BM Güvenlik Konseyi’nde Afganistan'daki 'cinsiyete dayalı ayrımcılık' tartışıldı

BM Kadın Birimi’nin direktörü Sima Bahous.

Rusya ve Çin dışındaki Birleşmiş Milletler Güvenlik Konseyi üyeleri dün, Taleban'ın Afganistan'da kadınlara yönelik acımasız zulmünü güçlü bir şekilde kınayarak, tüm üye devletlere yönetimi hesapverebilir kılmak için acil eylem çağrısında bulundu.

BM Genel Sekreteri'nin Afganistan Özel Temsilcisi Roza Otunbayeva, Taleban'ın iktidara geldiği 2021'den bu yana, kadınları kamusal yaşamdan silmeyi açıkça amaçlayan 50'den fazla kararname çıkardığını söyledi.

Kararnameler arasında, kadınların üniversitelere ve ortaöğretime alınmaması, eğlence ve spor tesislerine girişlerinin yasaklanması, kadınların hükümetten tamamen dışlanması ve kadınların çoğu işten mahrum bırakılması yer alıyor.

BM Kadın Birimi’nin direktörü Sima Bahous, toplantıda İslamcı hükümetin, kadınların temel insan haklarını açıkça reddeden aşırı ataerkil cinsiyet normlarını dayattığını söyledi.

İlgili Haberler Afgan kadınlar haklarını geri alana kadar Taleban'ın tanınmamasını istiyor

Bahous, Afgan kadınlarla ilgili olarak, "bize kendilerinin karanlıkta yaşayan, gelecek umudu olmadan evlerine kapanmış mahkumlar olduklarını söylüyorlar" dedi.

Uluslararası insan hakları uzmanı Kerime Bennoune, BM'yi Afganistan'da hakimiyet kuran cinsiyete dayalı ayrımcılığın resmi olarak adını koymaya ve bunu metne dökmeye çağırdı.

Bennoune, BMGK toplantısında yaptığı konuşmada, “Cinsiyete dayalı ayrımcılığın tanınmasının güçlü bir yönü, yalnızca ayrımcılık faillerini suçlamakla kalmayıp, aynı zamanda Güney Afrika'daki ırk ayrımı örneğinde olduğu gibi, hiçbir üye devletin Taleban'ın yasadışı eylemlerine suç ortağı olamayacağı veya bunları normalleştiremeyeceği anlamına gelmesi.

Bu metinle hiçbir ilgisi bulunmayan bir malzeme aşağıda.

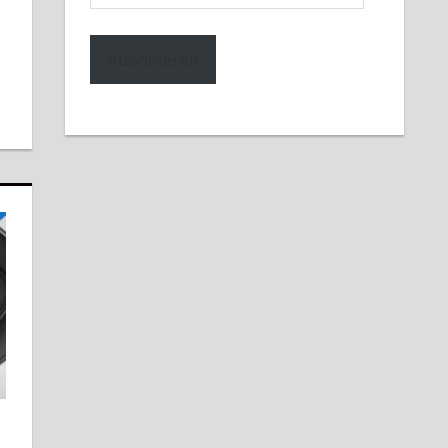
Mail-
Adresse
Abonnieren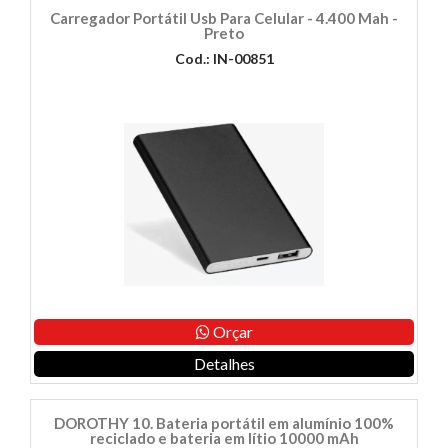
Carregador Portátil Usb Para Celular - 4.400 Mah -
Preto
Cod.: IN-00851
Orçar
Detalhes
DOROTHY 10. Bateria portátil em alumínio 100%
reciclado e bateria em lítio 10000 mAh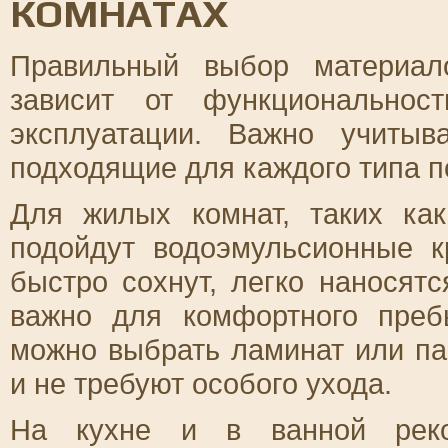
КОМНАТАХ
Правильный выбор материал
зависит от функциональнос
эксплуатации. Важно учитыв
подходящие для каждого типа 
Для жилых комнат, таких как
подойдут водоэмульсионные к
быстро сохнут, легко наносятс
важно для комфортного пре
можно выбрать ламинат или па
и не требуют особого ухода.
На кухне и в ванной реком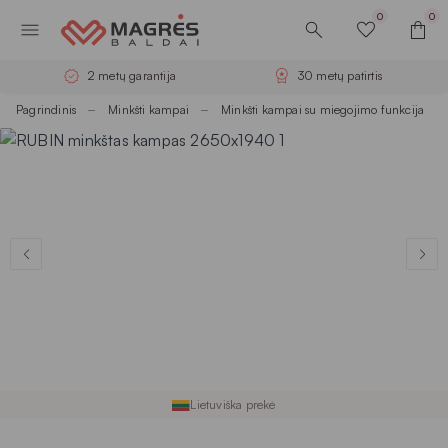
0
0
2 metų garantija
30 metų patirtis
Pagrindinis
Minkšti kampai
Minkšti kampai su miegojimo funkcija
Lietuviška prekė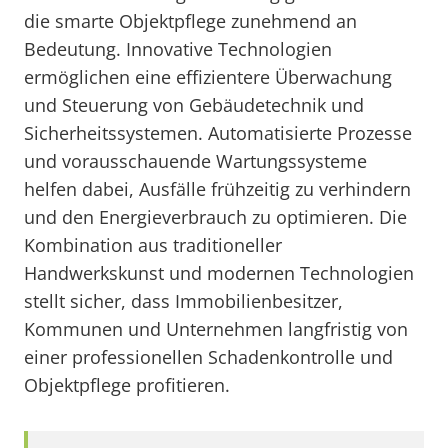
die smarte Objektpflege zunehmend an
Bedeutung. Innovative Technologien
ermöglichen eine effizientere Überwachung
und Steuerung von Gebäudetechnik und
Sicherheitssystemen. Automatisierte Prozesse
und vorausschauende Wartungssysteme
helfen dabei, Ausfälle frühzeitig zu verhindern
und den Energieverbrauch zu optimieren. Die
Kombination aus traditioneller
Handwerkskunst und modernen Technologien
stellt sicher, dass Immobilienbesitzer,
Kommunen und Unternehmen langfristig von
einer professionellen Schadenkontrolle und
Objektpflege profitieren.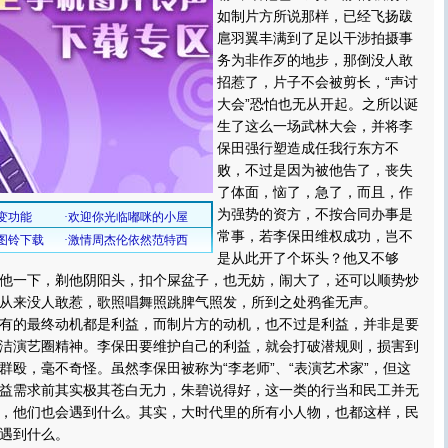
如制片方所说那样，已经飞扬跋
扈羽翼丰满到了足以干涉拍摄事
务为非作歹的地步，那倒没人敢
招惹了，片子不会被剪长，“声讨
大会”恐怕也无从开起。之所以诞
生了这么一场武林大会，并将李
保田强行塑造成任我行东方不
败，不过是因为被他告了，丧失
了体面，恼了，急了，而且，作
为强势的资方，不按合同办事是
常事，若李保田维权成功，岂不
是从此开了个坏头？他又不够
他一下，剃他阴阳头，扣个屎盆子，也无妨，闹大了，还可以顺势炒
从来没人敢惹，歌照唱舞照跳脾气照发，所到之处鸦雀无声。
的最终动机都是利益，而制片方的动机，也不过是利益，并非是要
洁演艺圈精神。李保田要维护自己的利益，就会打破潜规则，损害到
群殴，毫不奇怪。虽然李保田被称为“李老师”、“表演艺术家”，但这
益需求前其实极其苍白无力，朱碧说得好，这一类的行当和民工并无
，他们也会遇到什么。其实，大时代里的所有小人物，也都这样，民
遇到什么。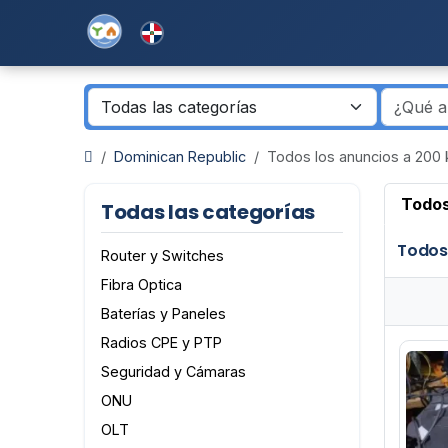
Dominican Republic
Todos los anuncios a 200 
Todos
Todas las categorías
Todos
Router y Switches
Fibra Optica
Baterías y Paneles
Radios CPE y PTP
Seguridad y Cámaras
ONU
OLT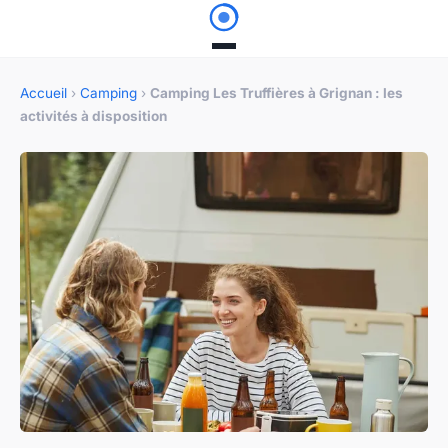
Accueil
›
Camping
›
Camping Les Truffières à Grignan : les
activités à disposition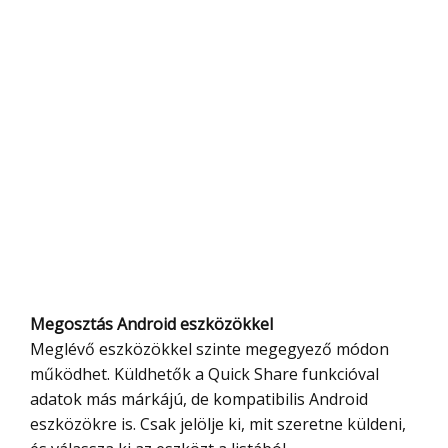
Megosztás Android eszközökkel
Meglévő eszközökkel szinte megegyező módon
működhet. Küldhetők a Quick Share funkcióval
adatok más márkájú, de kompatibilis Android
eszközökre is. Csak jelölje ki, mit szeretne küldeni,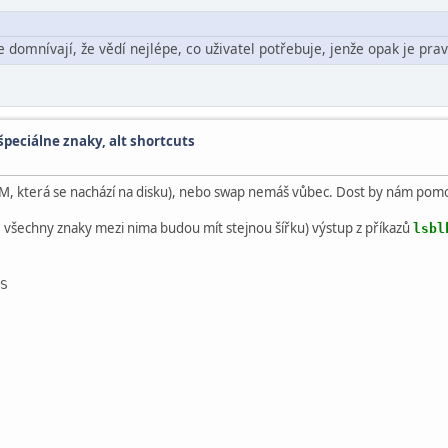
 domnívají, že vědí nejlépe, co uživatel potřebuje, jenže opak je pra
špeciálne znaky, alt shortcuts
 která se nachází na disku), nebo swap nemáš vůbec. Dost by nám pomohlo
; všechny znaky mezi nima budou mít stejnou šířku) výstup z příkazů
lsbl
S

Üye ülkelerin bu durumu sona erdirmek için etkili adımlar atmaları gerekiyor” dedi.

Bennoune, cinsiyete dayalı ayrımcılığın uluslararası yasalara dahil edilmesiyle, Taleban hükümetinin hiçbir üye devlet tarafından tanınamayacağını ve ülkeye BM'de sandalye verilmemesi gerektiğini açıkça ortaya koyacağını söyledi.

Temmuz ayında yapılan bir BM anketine katılan yüzlerce Afgan kadın da benzer bir düşünceyi dile getirerek, Taleban hükümetinin tanınmasının eğitime erişim ve çalışma olanağı gibi kadın haklarındaki somut iyileştirmelere bağlı olması gerektiğini söylemişti.

Taleban'ın Afgan kadınların BM kurumları ve sivil toplum kuruluşlarında çalışmasını yasaklamasına rağmen Özel Temsilci Otunbayeva, Taleban ile diplomatik ilişkilerin sürdürülmesinin önemini vurguladı.

Otunbayeva, “Diyalog tanınma değildir. Etkileşim bu politikaların kabul edilmesi anlamına gelmez. Tam tersine, diyalog ve etkileşim yoluyla bu politikaları değiştirmeye çalışıyoruz” dedi.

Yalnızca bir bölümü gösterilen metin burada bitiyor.